|
I’m thinking of adding a feature to the TalkingPuffin Twitter client, where, after some training with the user, it can rank incoming tweets according to their predicted value. What solutions are there for the Java virtual machine (Scala or Java preferred) to do this sort of thing? |
|
In general you'd probably need some supervision for that, and a user marking 10 or so tweets as high-value is far too little supervision (this is not enough for you to zero in on specific words, for example, or to find out the weights for the people followed by your user). Luckily, this is essentially the same problem behind the gmail priority inbox. There was a paper on a recent workshop describing their approach in more detail, but the essential ideas are:
I recommend you read that paper, as it also explains details of their algorithm, environment, and assumptions. For 1. you need to find a way to estimate the impressions each tweet got and then you get a much better score for each tweet. #clicks/#impressions.
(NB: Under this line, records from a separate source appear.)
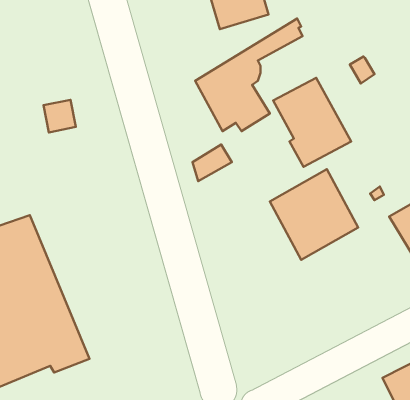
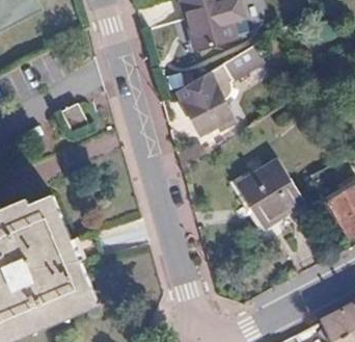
building: [273,78,351,167] -> none

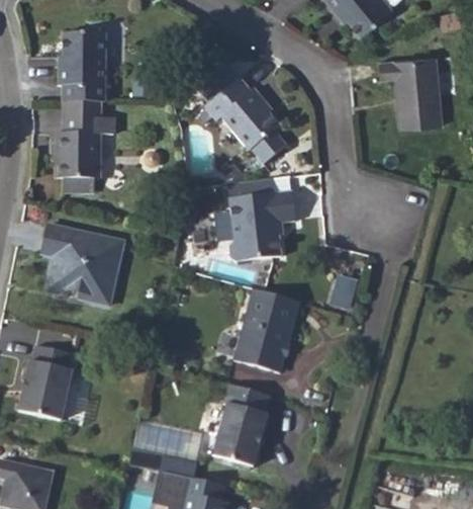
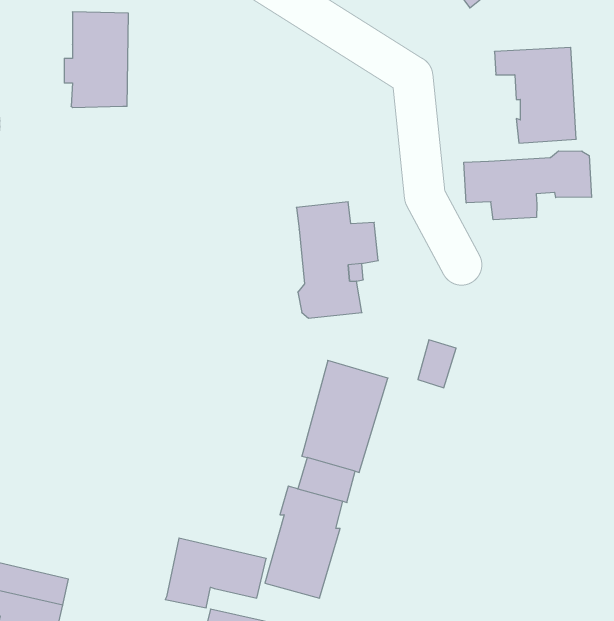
building: [199,70,284,156] -> none
building: [56,103,114,179] -> none
building: none -> [464,151,592,220]
building: [43,227,124,307] -> none
building: [21,345,74,417] -> none

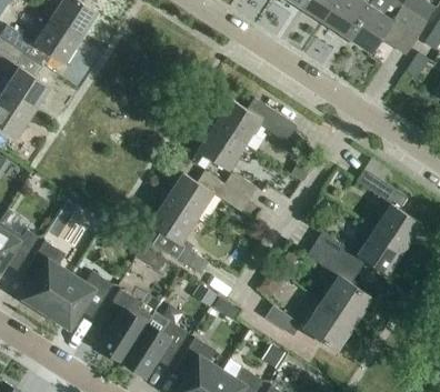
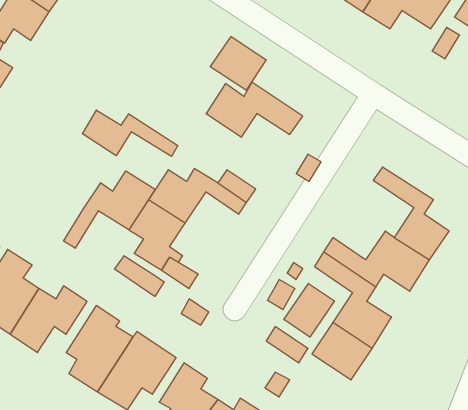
building: none -> [82,110,178,156]
building: [197,125,244,171] -> [210,37,266,90]
building: none -> [64,171,155,248]
building: none -> [284,283,334,337]

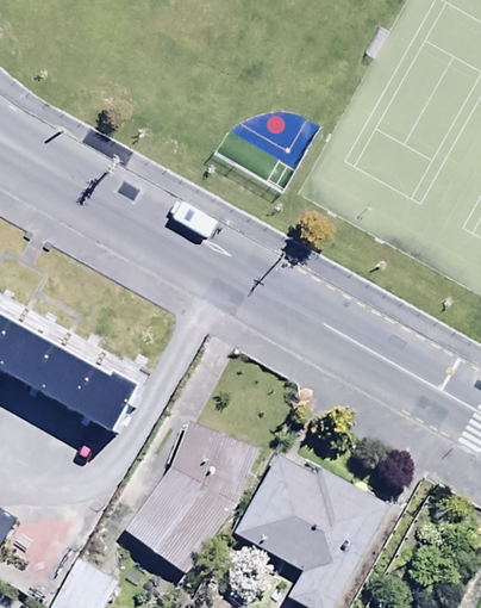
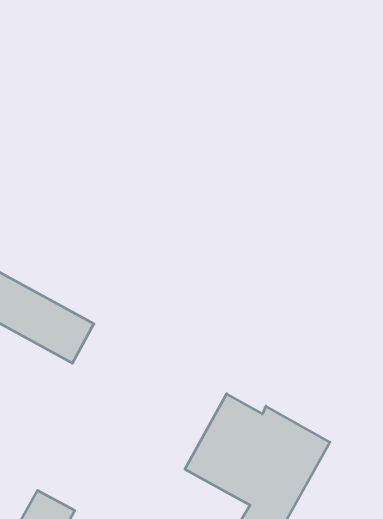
building: [125,422,254,575] -> none

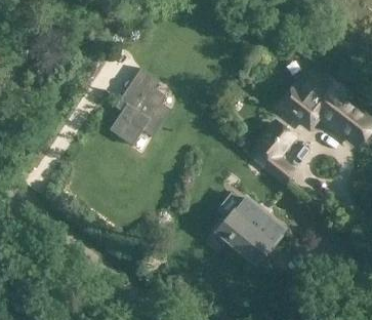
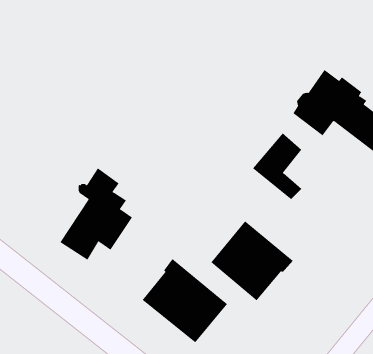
building: [108,66,169,144] -> [60,167,133,260]
building: none -> [142,258,228,343]

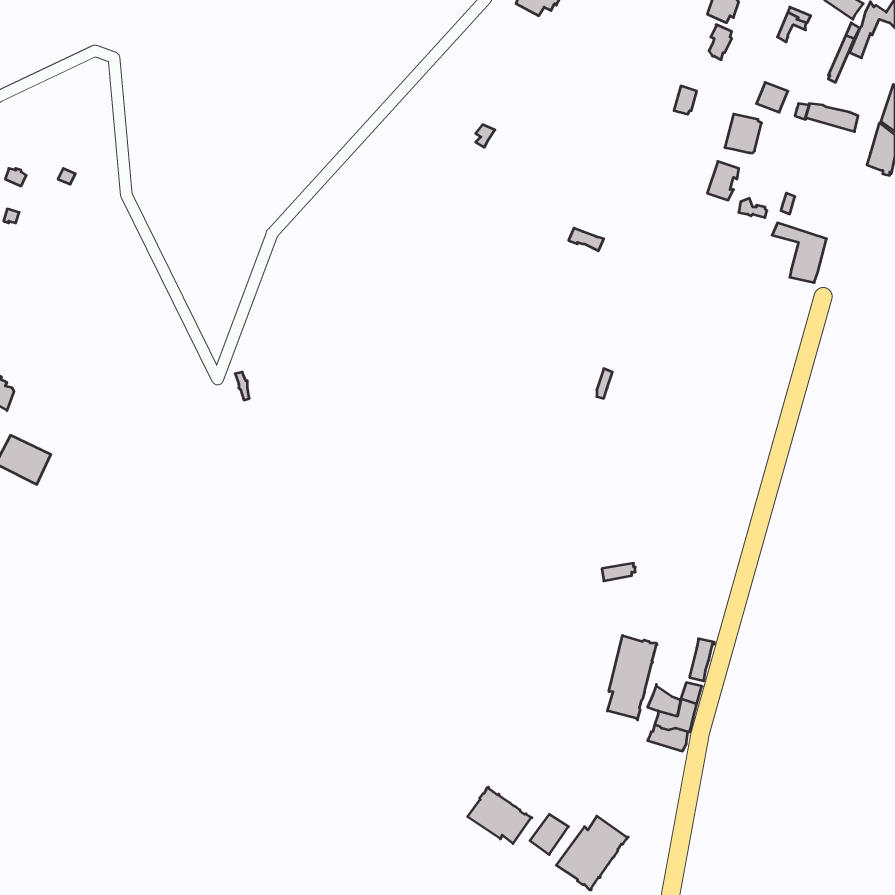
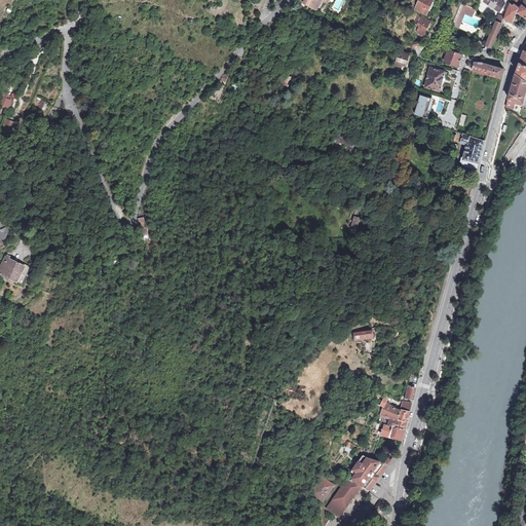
building: [607,635,657,720] -> none
building: none -> [349,455,386,490]
building: [468,787,532,844] -> none

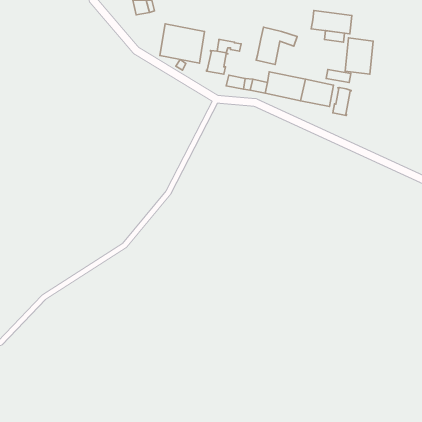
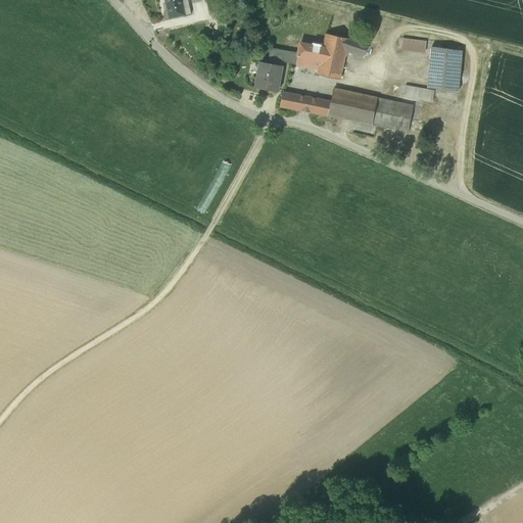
building: [311,11,352,34] -> none
building: [160,24,204,63] -> none
building: none -> [296,43,323,68]
building: [333,87,351,115] -> none

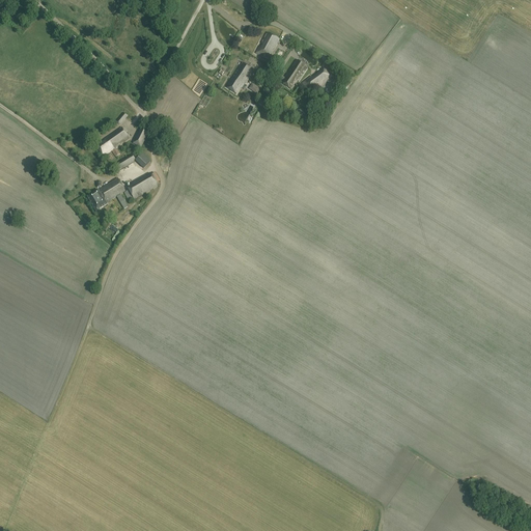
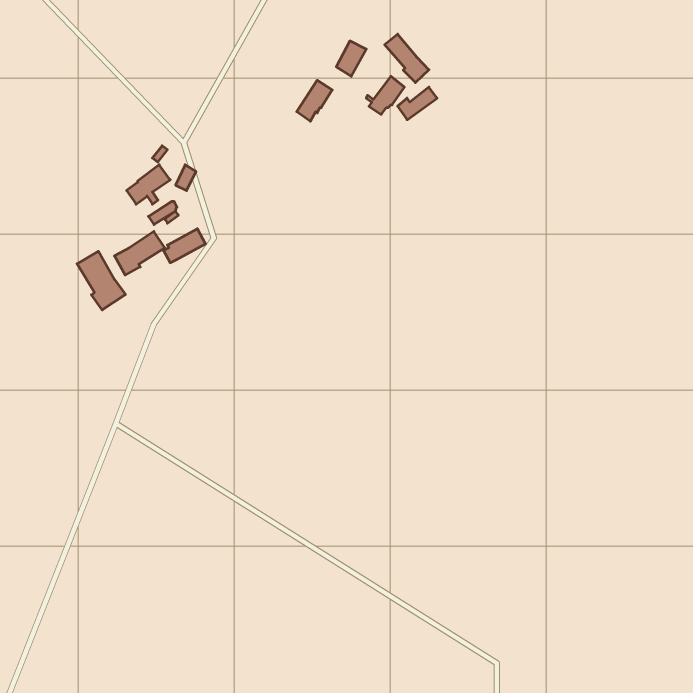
building: none -> [385,34,429,83]
building: none -> [77,251,125,310]

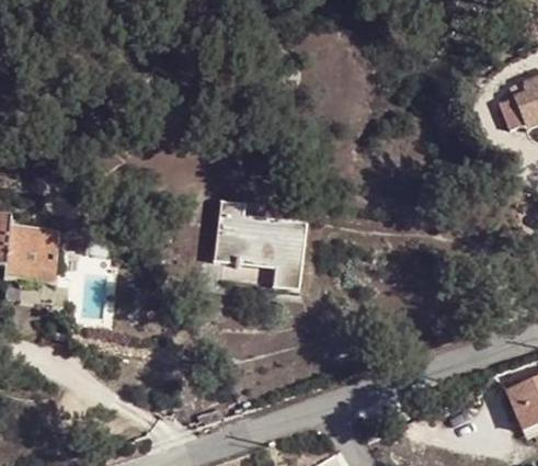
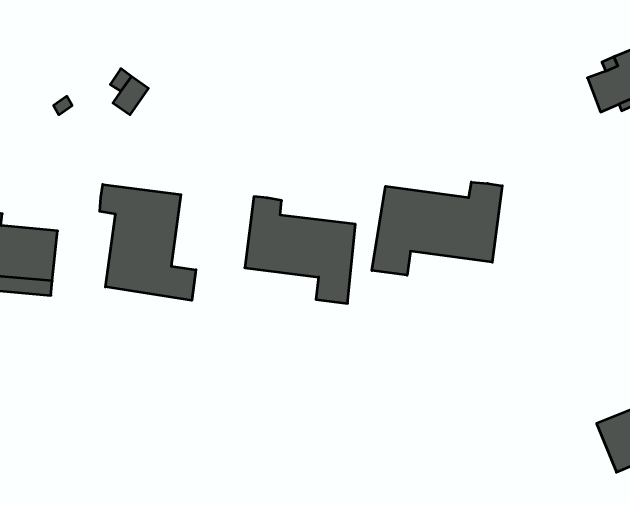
building: none -> [372,182,502,275]
building: none -> [100,184,196,300]

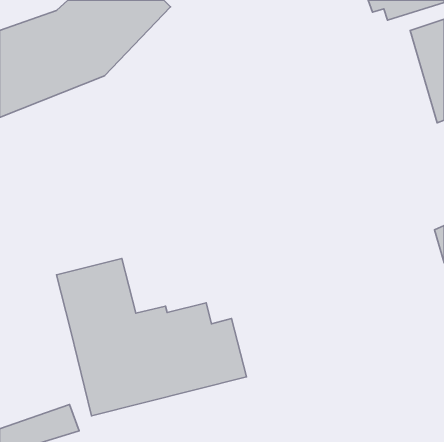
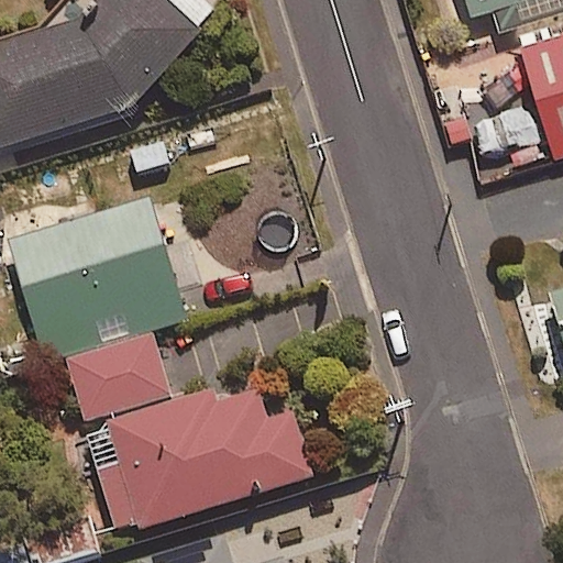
building: none -> [10,201,190,358]

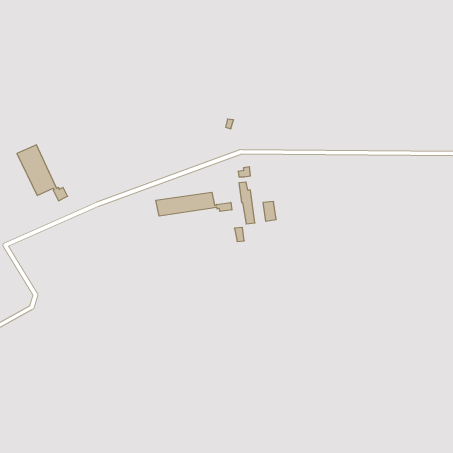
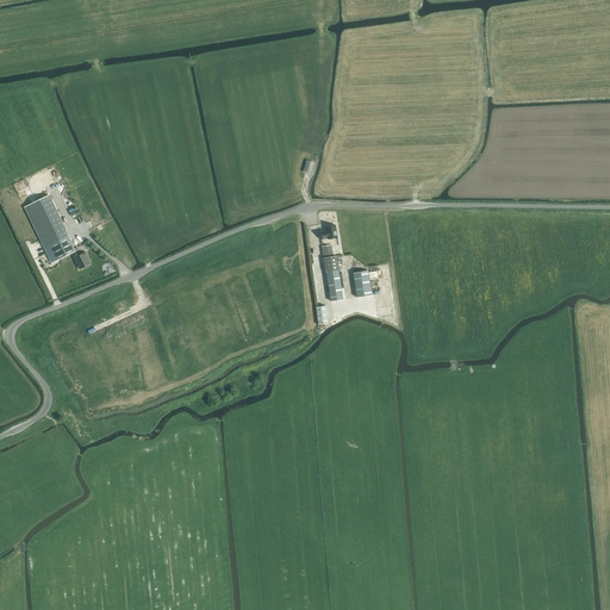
building: [156,192,232,216] -> none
I think that inducing good semantic representations for the tweets should help the classifier. So Alexandre what is the best way to do this for short documents such as tweets? [I know it has been posted somewhere I can't find it though] Alternatively Leon's suggestions seem plausible, concatenate all tweets for each user and run LDA or some other unsupervised clustering suggested here, should give you some good representation for each user's preference.
(Feb 21 '11 at 06:46)
Oliver Mitevski
1
Doing LDA only on the tweets for each user seems wasteful, specially as new users won't have many tweets in their timeline, and it would mean the topics for each user would be different. I'd do online lda (there is a good implementation in vowpal wabbit) on a subset of the firehose (maybe even the free subset) and use the topics assigned by this model for each tweet as features for the global and per-user regressor that predicts the possibility of something interesting happening.
(Feb 21 '11 at 09:10)
Alexandre Passos ♦
|
|
How about the following idea for modeling user preferences. For all tweets in a user's history you compute tf-idf (or only term frequencies) feature vectors. You weight each of these tf-idf vector by some quality score which should be computed as suggested in Alexandre's answer, say #click/#impressions also time to make the latest tweets more important. Then sum them all up, therefore you are feature vectors won't be as sparse as the feature vectors for the tweets themselves. Then you can use LDA, LSI or some unsupervised clustering, to get better and semantic representations for these pseudo-documents which model user preferences. Next time you want to rank new tweets for a user, compute their tf-idf, map them in the latent/semantic space and rank them according to euclidean distance to the pseudo-document for this particular user. (there are some details to be worked out but generally I think it should work out.) |
|
This is kind of a simplistic approach but: Try to run LDA over your current tweets, so you know which topics is the user more interested in, although, I'm not sure how LDA would work with 160 characters, you can always concatenate tweets. Then, with that, try to run an online LDA to analyze incoming tweets, and with that you might get an idea on how interesting is the tweet for him. You can go crazy and try to use hirerchichal models to look for meta topics relating all the tweets of the user. |
I would search for java implementations of naive bayes classifier, aimed for text classification. A quick search brings up http://classifier4j.sourceforge.net/usage.html
I asked a similar question for this purpose here and here.